**Work instruction 1:** From the Ecode merchant terms, extract the passage that begins at the words "11.5 Ecode or" and stops after the words "Merchant (if applicable).". Copy it without any changes.
**Work instruction 2:** According to the Ecode merchant terms, why may Ecode display the Merchant's logo and branding on its platform without asking the Merchant for approval each time? Answer in one to three sentences.

**Source extract:**
[Start of Attachment]

11.4 Upon Ecode’s request, the Merchant shall display prominently at its premises, Ecode’s brochures and/or other publicity material provided to it by Ecode.
11.5 Ecode or its agents shall at all reasonable times have the right to entry and inspect the retail outlet or trading premises of the Merchant (if applicable).
11.6 The Merchant shall participate in initiatives that Ecode may announce from time to time, such as new customer acquisition activities including those assisted by a promoter funded by Ecode, in customer promotional campaigns, in Merchant-get-Merchant campaign and other forms of Merchant loyalty programs etc.
11.7 The Merchant hereby agrees that Ecode may from time to time, display the Merchant’s logo, branding (including any marks and/or images available on public domains) on its platform without further approval from the Merchant and the Merchant shall indemnify Ecode against all actions, proceedings, costs, claims, demands, loss, damages, liabilities and expenses howsoever incurred, suffered, paid or payable by Ecode in anyway arising from such usage.

[End of Attachment]

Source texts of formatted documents
[Start of Attachment]

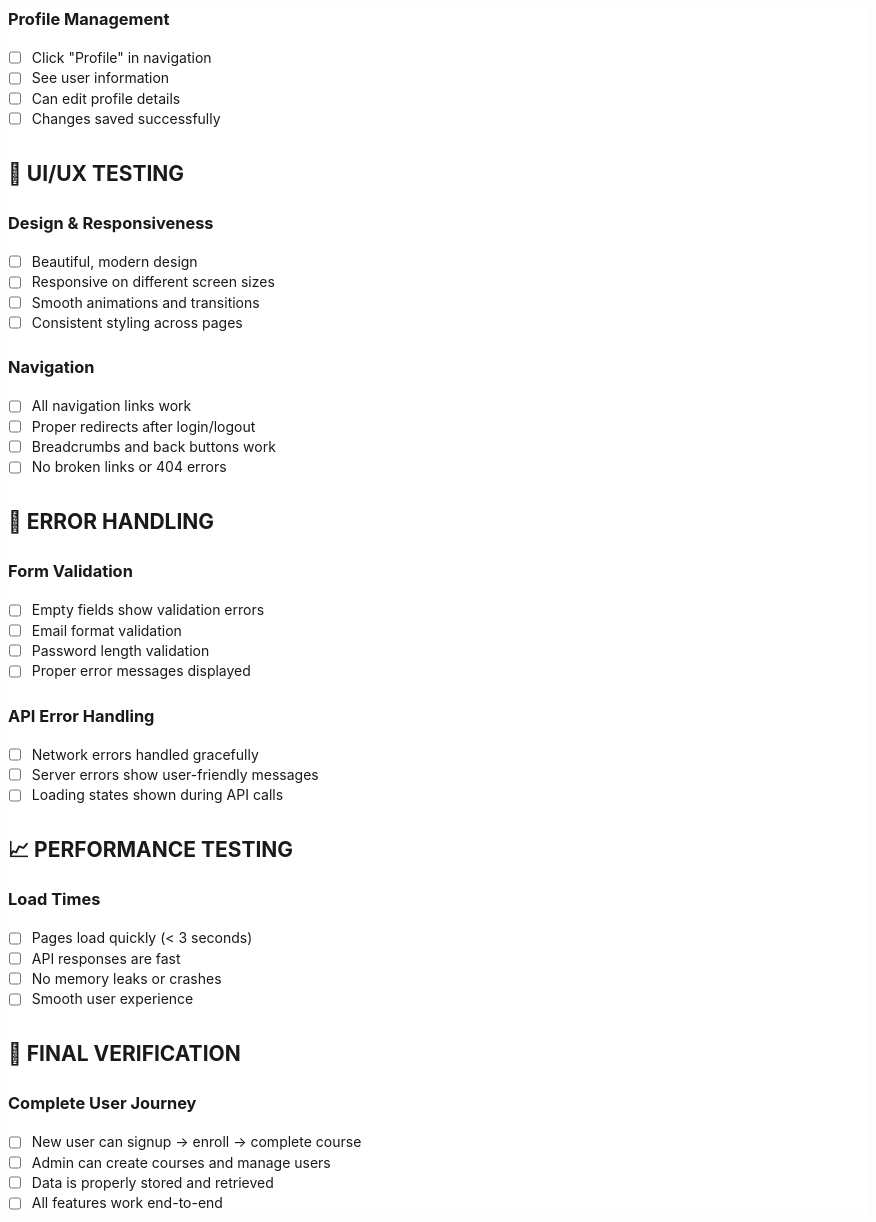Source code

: ### Profile Management
- [ ] Click "Profile" in navigation
- [ ] See user information
- [ ] Can edit profile details
- [ ] Changes saved successfully

## 🎨 UI/UX TESTING

### Design & Responsiveness
- [ ] Beautiful, modern design
- [ ] Responsive on different screen sizes
- [ ] Smooth animations and transitions
- [ ] Consistent styling across pages

### Navigation
- [ ] All navigation links work
- [ ] Proper redirects after login/logout
- [ ] Breadcrumbs and back buttons work
- [ ] No broken links or 404 errors

## 🔧 ERROR HANDLING

### Form Validation
- [ ] Empty fields show validation errors
- [ ] Email format validation
- [ ] Password length validation
- [ ] Proper error messages displayed

### API Error Handling
- [ ] Network errors handled gracefully
- [ ] Server errors show user-friendly messages
- [ ] Loading states shown during API calls

## 📈 PERFORMANCE TESTING

### Load Times
- [ ] Pages load quickly (< 3 seconds)
- [ ] API responses are fast
- [ ] No memory leaks or crashes
- [ ] Smooth user experience

## 🎯 FINAL VERIFICATION

### Complete User Journey
- [ ] New user can signup → enroll → complete course
- [ ] Admin can create courses and manage users
- [ ] Data is properly stored and retrieved
- [ ] All features work end-to-end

[End of Attachment]

**Exercise result 1:**
11.5 Ecode or its agents shall at all reasonable times have the right to entry and inspect the retail outlet or trading premises of the Merchant (if applicable).

**Exercise result 2:** Clause 11.7 states that the Merchant agrees, through that clause itself, that Ecode may display its logo and branding from time to time. Since the Merchant has already consented in the terms, no further approval from the Merchant is needed.